When `has_next` is `false` (or `next_cursor` is `null`), you've reached the end.

**Why cursor on these endpoints**

* Stable ordering even when new rows are inserted between calls (page-based would shift).
* No `total` count: cursor feeds optimize for partial reads, not row counts.
* O(1) per page regardless of how deep you've scrolled.

Treat the cursor as an opaque string, don't parse it.

**Sort direction**

Pass `?sort=<field>_asc` to walk oldest to newest. Default is `<field>_desc` (newest first). The cursor is bound to the direction it was issued for; switching mid-pagination requires restarting.

## Retries & idempotency

### Concurrent mutations

Some write endpoints are serialized per account: a second request hitting the same resource while the first is still in flight returns `429 action_in_progress`. Wait for the original to complete, then re-poll the corresponding `GET` to see the result. Don't blind-retry through the in-flight window.

### Safe to retry

| Code                      | Why retryable                                                                                                   |
| ------------------------- | --------------------------------------------------------------------------------------------------------------- |
| `502`                     | Upstream temporarily unavailable. Retry with back-off.                                                          |
| `429 rate_limit_exceeded` | Body has `retry_after` (seconds), header has `Retry-After`. Wait the suggested duration before retrying.        |
| Network timeout           | Retryable for idempotent methods (`GET`, `DELETE`). For non-idempotent methods, re-check state via `GET` first. |

### NOT safe to blind-retry

`400`, `404`, `409`, `422`, `426` are deterministic. The same request will produce the same error. Investigate (read `error` and `details`), fix the input, and only then resubmit.

### Recommended back-off

Exponential, capped: 1s, 2s, 4s, 8s, 16s, 30s. If the response carries `retry_after` (body) or `Retry-After` (header), honour the server-suggested wait, it beats local back-off.

### Example: handling 429

```javascript JavaScript theme={null}
async function fetchWithRetry(url, options) {
  const res = await fetch(url, options);
  if (res.status !== 429) return res;
  const retryAfter = Number(res.headers.get('Retry-After')) || 5;
  await new Promise(r => setTimeout(r, retryAfter * 1000));
  return fetch(url, options); // retry once
}
```

## Response Format

All responses follow a consistent structure:

<CodeGroup>
  ```json Success theme={null}
  {
    "success": true,
    "data": [ ... ],
    "pagination": { ... }
  }
  ```

  ```json Error theme={null}
  {
    "success": false,
    "error": "error_code",
    "message": "Human-readable message"
  }
  ```
</CodeGroup>

## Write responses & schema evolution

### Writes return id-only

Successful `POST` / `PUT` / `PATCH` / `DELETE` responses carry just the resource id (and `success: true`), not the full record:

```json theme={null}
{
  "success": true,
  "data": { "order_id": "cplo_xxxxxxx" }
}
```

To read the post-write state, call the matching `GET` endpoint. The list / detail endpoints are the single source of truth for the response shape.

Two exceptions:

* **Image upload endpoints** also return `thumbnail_url` (a 3-day signed URL) so you can render the just-saved image without a follow-up call. Originals stay behind the regular `GET`.
* **One-time secrets** (the plaintext API key returned on key creation, verification tokens) appear in `data` for that single response and are documented as "shown once, never again".

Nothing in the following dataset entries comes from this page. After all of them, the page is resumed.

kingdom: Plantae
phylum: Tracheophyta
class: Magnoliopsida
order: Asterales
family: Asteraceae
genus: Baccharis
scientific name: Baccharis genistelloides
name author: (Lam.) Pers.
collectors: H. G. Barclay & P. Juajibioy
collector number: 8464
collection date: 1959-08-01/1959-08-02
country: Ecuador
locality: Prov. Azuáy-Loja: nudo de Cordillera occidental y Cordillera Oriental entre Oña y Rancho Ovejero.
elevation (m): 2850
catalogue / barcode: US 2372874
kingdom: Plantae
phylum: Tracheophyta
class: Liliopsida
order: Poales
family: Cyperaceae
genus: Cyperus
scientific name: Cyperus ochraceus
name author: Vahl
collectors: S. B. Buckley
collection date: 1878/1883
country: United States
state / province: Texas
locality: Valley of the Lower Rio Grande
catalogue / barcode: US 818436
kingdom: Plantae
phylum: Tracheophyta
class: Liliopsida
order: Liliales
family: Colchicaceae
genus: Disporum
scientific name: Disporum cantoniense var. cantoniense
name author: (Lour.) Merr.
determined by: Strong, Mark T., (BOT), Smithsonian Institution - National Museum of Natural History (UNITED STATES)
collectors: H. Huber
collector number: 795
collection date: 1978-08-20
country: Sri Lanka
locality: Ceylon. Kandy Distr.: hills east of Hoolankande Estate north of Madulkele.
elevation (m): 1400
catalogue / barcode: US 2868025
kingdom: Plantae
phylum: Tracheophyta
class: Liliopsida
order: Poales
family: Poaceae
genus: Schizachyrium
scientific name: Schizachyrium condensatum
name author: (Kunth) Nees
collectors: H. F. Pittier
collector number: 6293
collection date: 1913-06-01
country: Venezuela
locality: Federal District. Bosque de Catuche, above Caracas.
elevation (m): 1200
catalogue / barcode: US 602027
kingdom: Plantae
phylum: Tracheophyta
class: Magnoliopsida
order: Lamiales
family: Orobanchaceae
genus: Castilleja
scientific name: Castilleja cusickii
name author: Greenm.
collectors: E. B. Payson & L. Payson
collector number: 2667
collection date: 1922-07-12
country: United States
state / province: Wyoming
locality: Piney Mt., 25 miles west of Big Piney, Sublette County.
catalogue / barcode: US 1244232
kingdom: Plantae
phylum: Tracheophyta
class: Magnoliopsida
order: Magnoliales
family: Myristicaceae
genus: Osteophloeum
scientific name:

### Schema evolution policy

We may add fields to existing responses **without notice**. Consumers MUST ignore unknown fields rather than fail-on-extra.

`v1` is still young and may change without warning as we fix and refine it. Keep an eye on this doc — if something breaks for you, check here first.

Practically:

* Configure your parser to allow extra fields rather than reject them.
* Validate inputs strictly, treat outputs liberally.